*To-do list:*
(1) Answer these questions about the document_store module reference:
(a) Which two fields does BM25DocumentStats hold?
(b) What is the default value of bm25_algorithm in InMemoryDocumentStore.init?
(c) Can the data in an InMemoryDocumentStore be saved to disk?
(2) Pick up the document_store module reference after its last line and continue it.

Module document_store

BM25DocumentStats

A dataclass for managing document statistics for BM25 retrieval.

Arguments:

freq_token: A Counter of token frequencies in the document.
doc_len: Number of tokens in the document.

InMemoryDocumentStore

Stores data in-memory. It's ephemeral and cannot be saved to disk.

InMemoryDocumentStore.init

def __init__(bm25_tokenization_regex: str = r"(?u)\b\w\w+\b",
             bm25_algorithm: Literal["BM25Okapi", "BM25L",
                                     "BM25Plus"] = "BM25L",
             bm25_parameters: Optional[Dict] = None,
             embedding_similarity_function: Literal["dot_product",
                                                    "cosine"] = "dot_product",
             index: Optional[str] = None,
             async_executor: Optional[ThreadPoolExecutor] = None,
             return_embedding: bool = True)

*Dataset records:*
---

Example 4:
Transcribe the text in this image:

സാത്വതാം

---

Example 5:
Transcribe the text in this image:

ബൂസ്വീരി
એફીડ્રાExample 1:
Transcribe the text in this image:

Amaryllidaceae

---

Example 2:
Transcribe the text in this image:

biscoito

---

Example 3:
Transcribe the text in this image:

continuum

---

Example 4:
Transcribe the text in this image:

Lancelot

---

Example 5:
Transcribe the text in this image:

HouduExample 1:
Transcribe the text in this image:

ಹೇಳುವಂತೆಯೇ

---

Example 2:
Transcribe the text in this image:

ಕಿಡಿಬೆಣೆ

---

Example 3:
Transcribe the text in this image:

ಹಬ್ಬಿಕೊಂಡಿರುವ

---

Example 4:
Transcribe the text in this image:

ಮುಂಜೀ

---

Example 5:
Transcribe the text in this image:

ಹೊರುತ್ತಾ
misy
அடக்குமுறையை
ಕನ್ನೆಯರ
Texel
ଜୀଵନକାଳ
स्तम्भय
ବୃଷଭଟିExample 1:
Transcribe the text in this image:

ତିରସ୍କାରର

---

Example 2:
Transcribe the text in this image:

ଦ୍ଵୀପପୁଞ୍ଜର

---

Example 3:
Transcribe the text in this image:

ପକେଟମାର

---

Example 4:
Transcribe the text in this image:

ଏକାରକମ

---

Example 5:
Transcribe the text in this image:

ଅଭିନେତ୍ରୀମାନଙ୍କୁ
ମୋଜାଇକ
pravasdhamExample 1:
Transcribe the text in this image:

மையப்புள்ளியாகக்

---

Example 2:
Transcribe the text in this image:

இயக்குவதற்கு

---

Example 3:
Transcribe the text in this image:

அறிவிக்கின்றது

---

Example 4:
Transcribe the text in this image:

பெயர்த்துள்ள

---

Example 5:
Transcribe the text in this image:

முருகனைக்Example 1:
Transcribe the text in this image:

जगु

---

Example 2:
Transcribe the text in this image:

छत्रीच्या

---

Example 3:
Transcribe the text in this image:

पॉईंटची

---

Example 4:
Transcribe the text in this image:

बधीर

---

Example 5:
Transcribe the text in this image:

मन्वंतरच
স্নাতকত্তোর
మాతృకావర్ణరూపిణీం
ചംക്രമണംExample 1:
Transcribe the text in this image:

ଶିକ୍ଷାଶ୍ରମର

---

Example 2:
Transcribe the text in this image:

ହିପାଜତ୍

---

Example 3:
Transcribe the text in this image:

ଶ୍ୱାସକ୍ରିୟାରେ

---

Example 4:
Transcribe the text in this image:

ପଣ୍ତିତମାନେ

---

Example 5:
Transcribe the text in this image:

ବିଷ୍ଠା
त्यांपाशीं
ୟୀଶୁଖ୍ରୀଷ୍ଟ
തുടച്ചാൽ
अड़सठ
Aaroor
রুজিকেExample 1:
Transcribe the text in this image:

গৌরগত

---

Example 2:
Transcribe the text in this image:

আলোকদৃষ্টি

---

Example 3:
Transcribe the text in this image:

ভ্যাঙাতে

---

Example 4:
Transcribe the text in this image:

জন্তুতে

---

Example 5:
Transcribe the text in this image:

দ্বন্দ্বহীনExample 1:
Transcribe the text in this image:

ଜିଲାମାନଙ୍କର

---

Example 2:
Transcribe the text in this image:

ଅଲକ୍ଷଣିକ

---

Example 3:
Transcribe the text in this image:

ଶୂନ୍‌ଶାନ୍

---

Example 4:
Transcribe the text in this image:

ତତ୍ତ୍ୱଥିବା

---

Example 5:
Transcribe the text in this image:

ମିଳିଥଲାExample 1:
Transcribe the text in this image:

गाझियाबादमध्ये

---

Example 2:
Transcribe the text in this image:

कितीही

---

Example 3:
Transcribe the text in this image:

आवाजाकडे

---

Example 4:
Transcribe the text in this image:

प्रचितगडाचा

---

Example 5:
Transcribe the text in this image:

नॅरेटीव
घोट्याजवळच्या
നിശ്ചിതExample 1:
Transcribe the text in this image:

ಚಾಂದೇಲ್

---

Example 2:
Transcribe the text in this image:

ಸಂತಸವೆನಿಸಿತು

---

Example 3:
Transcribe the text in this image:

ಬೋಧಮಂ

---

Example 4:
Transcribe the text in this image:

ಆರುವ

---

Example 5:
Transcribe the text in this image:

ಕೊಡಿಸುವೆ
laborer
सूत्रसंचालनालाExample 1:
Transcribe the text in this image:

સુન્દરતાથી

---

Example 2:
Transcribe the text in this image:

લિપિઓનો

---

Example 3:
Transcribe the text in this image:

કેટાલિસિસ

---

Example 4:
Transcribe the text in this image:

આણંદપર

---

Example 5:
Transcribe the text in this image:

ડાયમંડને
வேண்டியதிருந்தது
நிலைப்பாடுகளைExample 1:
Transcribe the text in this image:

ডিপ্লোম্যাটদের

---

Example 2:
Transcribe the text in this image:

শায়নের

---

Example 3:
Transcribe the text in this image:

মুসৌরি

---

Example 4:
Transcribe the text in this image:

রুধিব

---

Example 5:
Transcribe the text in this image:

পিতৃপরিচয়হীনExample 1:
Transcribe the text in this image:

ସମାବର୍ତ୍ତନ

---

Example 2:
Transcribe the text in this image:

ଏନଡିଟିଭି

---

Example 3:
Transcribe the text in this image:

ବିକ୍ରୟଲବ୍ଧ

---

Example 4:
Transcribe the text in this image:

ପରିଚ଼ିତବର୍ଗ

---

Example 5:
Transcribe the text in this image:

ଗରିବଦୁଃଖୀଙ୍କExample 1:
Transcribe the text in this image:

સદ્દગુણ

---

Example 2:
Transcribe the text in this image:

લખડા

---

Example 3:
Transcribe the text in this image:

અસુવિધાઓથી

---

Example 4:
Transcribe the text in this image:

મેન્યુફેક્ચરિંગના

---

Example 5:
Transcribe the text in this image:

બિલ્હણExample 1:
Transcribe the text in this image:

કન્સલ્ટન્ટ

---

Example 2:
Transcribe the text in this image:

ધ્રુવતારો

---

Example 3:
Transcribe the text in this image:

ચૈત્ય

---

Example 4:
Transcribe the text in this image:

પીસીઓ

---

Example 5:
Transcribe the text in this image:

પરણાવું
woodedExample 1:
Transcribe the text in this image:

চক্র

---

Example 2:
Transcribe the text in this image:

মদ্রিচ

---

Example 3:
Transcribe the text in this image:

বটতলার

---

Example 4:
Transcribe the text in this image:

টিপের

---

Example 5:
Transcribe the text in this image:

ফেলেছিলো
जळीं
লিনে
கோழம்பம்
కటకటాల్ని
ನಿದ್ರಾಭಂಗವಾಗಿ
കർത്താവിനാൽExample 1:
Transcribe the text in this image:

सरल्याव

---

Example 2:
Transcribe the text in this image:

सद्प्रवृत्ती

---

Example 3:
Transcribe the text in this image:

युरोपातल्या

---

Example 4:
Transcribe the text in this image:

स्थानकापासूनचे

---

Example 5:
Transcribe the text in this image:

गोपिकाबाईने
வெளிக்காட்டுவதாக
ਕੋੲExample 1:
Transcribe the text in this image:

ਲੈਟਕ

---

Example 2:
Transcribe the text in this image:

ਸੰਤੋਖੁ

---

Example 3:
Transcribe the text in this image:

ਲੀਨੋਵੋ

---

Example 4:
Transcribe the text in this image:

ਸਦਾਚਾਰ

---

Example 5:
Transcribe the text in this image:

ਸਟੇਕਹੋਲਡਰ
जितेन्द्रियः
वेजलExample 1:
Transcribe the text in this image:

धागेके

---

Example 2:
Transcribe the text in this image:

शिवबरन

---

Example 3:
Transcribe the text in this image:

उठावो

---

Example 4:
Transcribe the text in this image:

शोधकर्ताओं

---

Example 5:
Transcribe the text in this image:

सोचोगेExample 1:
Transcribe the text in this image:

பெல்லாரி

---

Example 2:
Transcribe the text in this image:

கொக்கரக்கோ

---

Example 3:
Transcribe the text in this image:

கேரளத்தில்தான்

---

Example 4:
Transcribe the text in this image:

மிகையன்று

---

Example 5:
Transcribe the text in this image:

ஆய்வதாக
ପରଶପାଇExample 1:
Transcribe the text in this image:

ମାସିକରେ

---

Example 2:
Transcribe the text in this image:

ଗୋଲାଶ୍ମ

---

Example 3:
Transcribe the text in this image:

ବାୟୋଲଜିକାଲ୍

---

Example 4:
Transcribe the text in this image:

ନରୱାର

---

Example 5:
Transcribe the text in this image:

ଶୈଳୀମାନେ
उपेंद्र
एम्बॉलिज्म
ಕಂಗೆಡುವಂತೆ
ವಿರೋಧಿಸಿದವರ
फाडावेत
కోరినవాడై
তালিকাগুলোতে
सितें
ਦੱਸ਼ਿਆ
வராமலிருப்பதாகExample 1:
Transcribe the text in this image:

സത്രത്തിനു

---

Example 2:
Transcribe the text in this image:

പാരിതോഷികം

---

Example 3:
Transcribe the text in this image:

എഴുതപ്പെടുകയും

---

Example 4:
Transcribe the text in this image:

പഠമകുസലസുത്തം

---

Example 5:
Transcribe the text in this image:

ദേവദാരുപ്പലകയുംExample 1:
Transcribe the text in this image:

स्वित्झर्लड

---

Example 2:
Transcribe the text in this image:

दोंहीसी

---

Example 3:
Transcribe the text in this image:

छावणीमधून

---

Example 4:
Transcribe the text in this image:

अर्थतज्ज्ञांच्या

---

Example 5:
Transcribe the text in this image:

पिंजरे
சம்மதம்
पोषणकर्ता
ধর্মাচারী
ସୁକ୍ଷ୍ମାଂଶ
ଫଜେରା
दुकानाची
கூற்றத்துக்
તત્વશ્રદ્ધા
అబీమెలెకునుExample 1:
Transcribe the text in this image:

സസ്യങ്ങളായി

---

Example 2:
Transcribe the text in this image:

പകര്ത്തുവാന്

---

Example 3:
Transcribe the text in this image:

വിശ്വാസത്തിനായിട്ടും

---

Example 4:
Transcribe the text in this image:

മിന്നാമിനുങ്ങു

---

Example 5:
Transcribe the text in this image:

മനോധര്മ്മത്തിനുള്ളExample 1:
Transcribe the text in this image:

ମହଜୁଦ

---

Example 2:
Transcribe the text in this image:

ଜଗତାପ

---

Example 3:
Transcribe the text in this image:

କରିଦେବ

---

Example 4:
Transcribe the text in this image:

*Expected answers:*
(1)
(a) freq_token and doc_len.
(b) "BM25L".
(c) No. It is ephemeral and cannot be saved to disk.

(2)
Initializes the DocumentStore.

Arguments:

bm25_tokenization_regex: The regular expression used to tokenize the text for BM25 retrieval.
bm25_algorithm: The BM25 algorithm to use. One of "BM25Okapi", "BM25L", or "BM25Plus".
bm25_parameters: Parameters for BM25 implementation in a dictionary format. For example: {'k1':1.5, 'b':0.75, 'epsilon':0.25} You can learn more about these parameters by visiting https://github.com/dorianbrown/rank_bm25.
embedding_similarity_function: The similarity function used to compare Documents embeddings. One of "dot_product" (default) or "cosine". To choose the most appropriate function, look for information about your embedding model.
index: A specific index to store the documents. If not specified, a random UUID is used. Using the same index allows you to store documents across multiple InMemoryDocumentStore instances.
async_executor: Optional ThreadPoolExecutor to use for async calls. If not provided, a single-threaded executor will be initialized and used.
return_embedding: Whether to return the embedding of the retrieved Documents. Default is True.

InMemoryDocumentStore.del

def __del__()

Cleanup when the instance is being destroyed.

InMemoryDocumentStore.shutdown

def shutdown()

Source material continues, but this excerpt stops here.